### WHAT TO WORK ON
Please copy the items starting with the line containing "Reading left to" and going on through the line containing "Does any single", swapping "y-axis" for "vertical axis". Leave everything else unchanged.

### INPUT RECORDS

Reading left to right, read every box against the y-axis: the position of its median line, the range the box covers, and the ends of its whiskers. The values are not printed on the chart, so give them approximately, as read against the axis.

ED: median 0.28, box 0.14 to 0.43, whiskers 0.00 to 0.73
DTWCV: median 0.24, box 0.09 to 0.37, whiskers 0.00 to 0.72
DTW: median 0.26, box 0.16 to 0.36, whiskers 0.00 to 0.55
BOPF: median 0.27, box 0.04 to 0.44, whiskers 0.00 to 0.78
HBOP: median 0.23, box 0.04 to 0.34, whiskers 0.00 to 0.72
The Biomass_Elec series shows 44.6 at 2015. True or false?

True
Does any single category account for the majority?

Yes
--
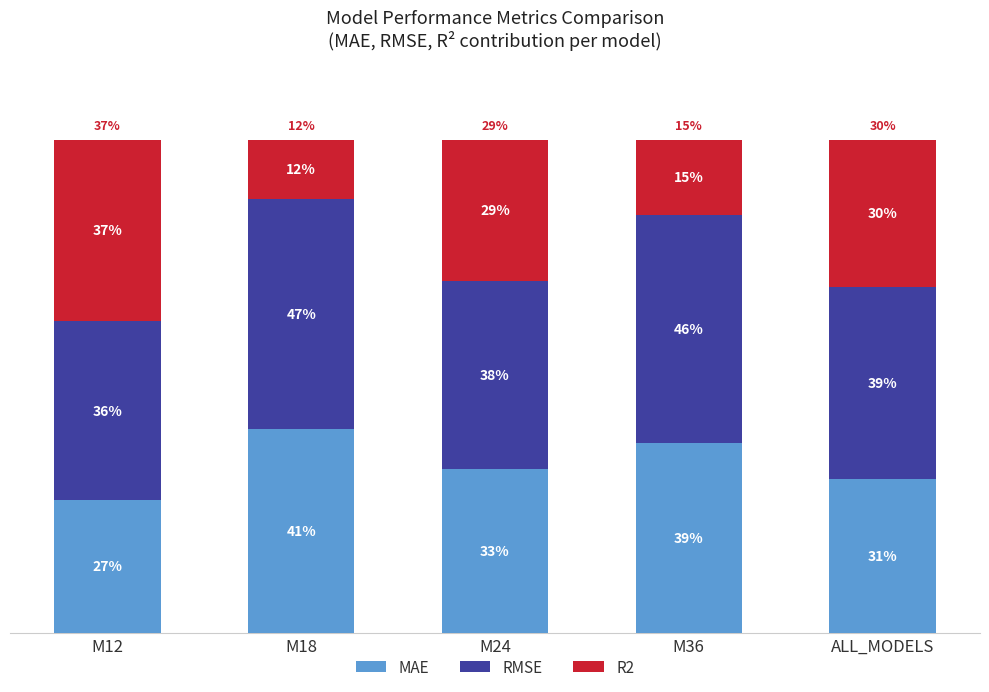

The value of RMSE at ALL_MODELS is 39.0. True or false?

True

### YOUR RESPONSE
Reading left to right, read every box against the vertical axis: the position of its median line, the range the box covers, and the ends of its whiskers. The values are not printed on the chart, so give them approximately, as read against the axis.

ED: median 0.28, box 0.14 to 0.43, whiskers 0.00 to 0.73
DTWCV: median 0.24, box 0.09 to 0.37, whiskers 0.00 to 0.72
DTW: median 0.26, box 0.16 to 0.36, whiskers 0.00 to 0.55
BOPF: median 0.27, box 0.04 to 0.44, whiskers 0.00 to 0.78
HBOP: median 0.23, box 0.04 to 0.34, whiskers 0.00 to 0.72
The Biomass_Elec series shows 44.6 at 2015. True or false?

True
Does any single category account for the majority?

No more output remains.